Waste reduction pledges, a directory of local businesses selling reusable products and an bid to reduce contamination of recyclable items are three of the measures being considered by Stafford Borough Council in its work to tackle climate change.
The waste reduction and reuse project follows on from a vow by the authority to cut down on single-use plastic items in 2019. And the latest campaign was backed by cabinet members at their meeting on Thursday the 8th of September.
Residents and businesses will be encouraged to make pledges to reduce waste – and those who sign up will receive resource packs to help them take action. An interactive map will be produced to show the location of waste recycling and disposal facilities in the borough.
An accreditation scheme is being considered for local businesses who sign up to the pledge, as well as a directory of those selling reusable products that can be an alternative to single-use plastics. And a communication campaign aims to reduce contamination of waste collected from the kerbside.
Councillor Jonathan Price, the cabinet member for climate change, said:
“Climate change is at the forefront of all the work we do here.

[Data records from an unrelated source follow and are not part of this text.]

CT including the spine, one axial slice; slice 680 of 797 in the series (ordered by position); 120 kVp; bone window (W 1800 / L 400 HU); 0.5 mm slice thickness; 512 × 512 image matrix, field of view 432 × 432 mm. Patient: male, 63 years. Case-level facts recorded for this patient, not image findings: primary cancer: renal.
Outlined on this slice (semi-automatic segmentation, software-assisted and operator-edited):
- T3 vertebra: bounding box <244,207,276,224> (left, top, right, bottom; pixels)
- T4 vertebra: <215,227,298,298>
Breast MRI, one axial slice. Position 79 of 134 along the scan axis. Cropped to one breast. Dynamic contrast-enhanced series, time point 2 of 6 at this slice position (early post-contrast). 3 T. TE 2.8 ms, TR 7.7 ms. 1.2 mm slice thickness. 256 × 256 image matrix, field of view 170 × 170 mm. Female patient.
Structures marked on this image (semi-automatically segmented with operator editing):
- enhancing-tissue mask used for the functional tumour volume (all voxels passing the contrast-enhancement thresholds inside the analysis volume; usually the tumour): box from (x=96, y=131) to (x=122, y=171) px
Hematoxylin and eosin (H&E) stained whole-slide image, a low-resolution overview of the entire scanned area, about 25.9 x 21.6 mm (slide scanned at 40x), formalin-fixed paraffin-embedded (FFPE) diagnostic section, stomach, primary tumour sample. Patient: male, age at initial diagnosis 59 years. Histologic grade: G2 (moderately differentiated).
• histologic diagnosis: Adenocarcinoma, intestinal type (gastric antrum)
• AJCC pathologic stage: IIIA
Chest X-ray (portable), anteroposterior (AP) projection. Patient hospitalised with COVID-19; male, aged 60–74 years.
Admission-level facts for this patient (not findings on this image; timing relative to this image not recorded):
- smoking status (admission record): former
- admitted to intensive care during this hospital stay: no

Since declaring a climate emergency in 2019, the council has been working to ensure the sustainability of the council and borough increases.
“There is a recognition that waste reduction has a role to play in ensuring climate change and green recovery objectives of the council are met. In 2019 Stafford Borough Council passed a motion addressing the council’s usage of single-use plastics, and it included five actions the council would seek to achieve.
“One is support for the eradication of single-use plastics and for this policy to be made clear to all suppliers. Others are to encourage our community to stop the use of single-use plastics, actively promote the reduction of single-use plastics, work with other agencies and local authorities to reduce the use of all single-use plastic products as soon as possible and make the reduction of single-use plastic products part of the implementation of our climate emergency declaration.
“It is suggested that the waste campaign looks at the reduction of waste more generally. This is because the greatest environmental gains come from reducing waste production, and where it is unavoidable, recycling waste wherever possible.”
Councillor Mark Winnington, the cabinet member for environment, added:
“A lot of environmental impact can be achieved by reducing the production of certain items; things like fertiliser are an example of that. But in terms of the real benefits and gains on CO2 reduction, we’ve got to make sure we do the very best job of reusing and collecting waste – and also making sure that the general public knows what we’re doing and why we’re doing it.
“This is not a new thing; anyone of my generation will remember the pop bottles where you had a 5d deposit. And then we had this innovation called milk bottles that were being recycled and reused again on an electric vehicle.
“We’ve got to look at what we’ve done in the past and consider did that work or not. The most important thing here is we work with our partners, which is Veolia on the collection side.
“Our partners who can really make a difference here are the residents themselves. Stafford Borough has demonstrated time and time again that they are avid recyclers, and long may it continue.”